Elkhart County residents with a vision to create connection, beauty, or a celebration in the communities they call home were invited to participate in the Vibrant Communities’ Vibrant Neighborhoods grant program. The since-completed initiative provided funds to applicants who described a project to bring vitality to their neighborhoods.
Paula Turk, a resident of the Melrose Manor community, received a grant to restore a fountain that had once been a cherished neighborhood landmark. Here she describes neighbors’ shared commitment to the revitalization process that ensured the fountain could burble again every evening.

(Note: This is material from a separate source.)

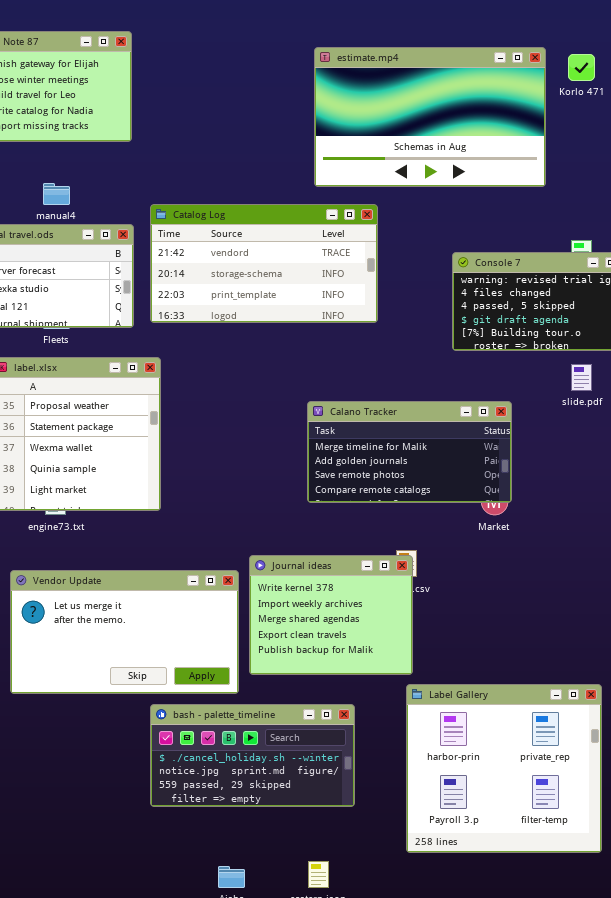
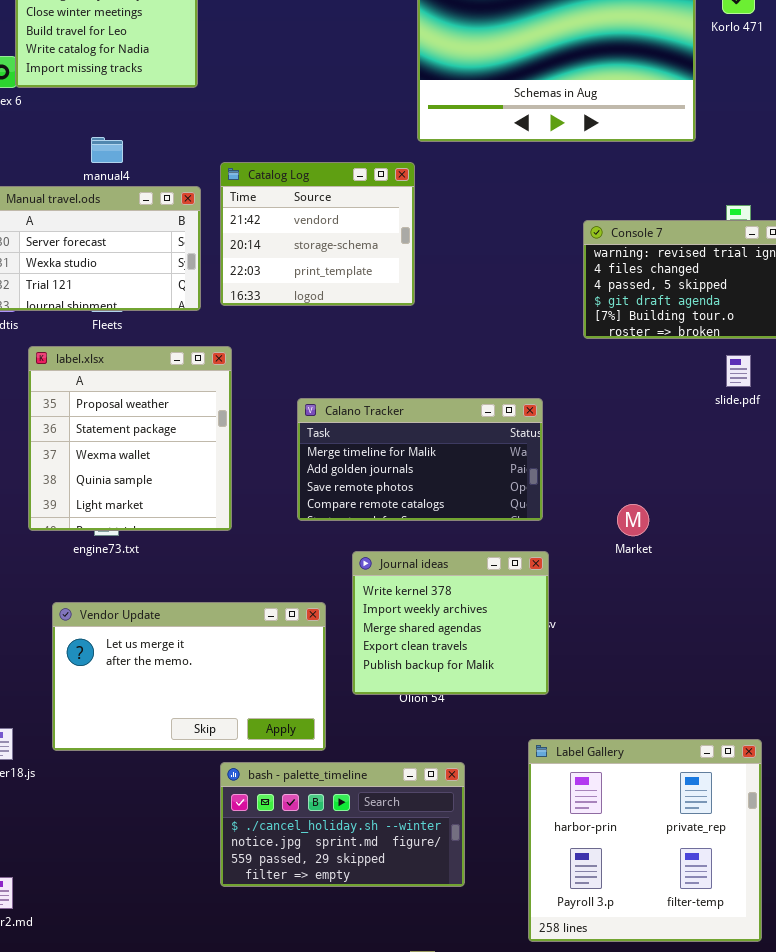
Catalog Log: [150,204,378,323] -> [220,162,415,306], resized
Calano Tracker: [307,401,512,503] -> [297,398,543,521], moved
Journal ideas: [249,555,413,675] -> [352,551,549,695], moved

After receiving the grant, I researched and put a production timeline together. I also reached out for advice to the Indiana Landmarks organization, which was great, but, long story short, this was a much bigger undertaking than I ever thought!
A small neighborhood team put in 46 hours of labor. This included scraping, cleaning, sanding, and about 16 hours of power-washing off years of old paint. There was also caulking and another four hours of shopping for paint and supplies. If you add in the time spent aligning with the neighborhood on the project, we had 50 hours into this project.
The project took a lot longer and was much more expensive than I thought it would be. We used almost all the $500 from the grant for paint and supplies.
Melrose Manor’s residents are very happy with the results, and we are grateful for the grant and idea. We probably wouldn’t have done this without funds — or at least not this year.
After the painting was completed, the fountain’s motor died. The neighborhood chipped in to purchase a new one for about $348.
The effort included Chuck Gleissner, Duane Roach, Steve Crawford, Marva Netherland, and Angie McMahon.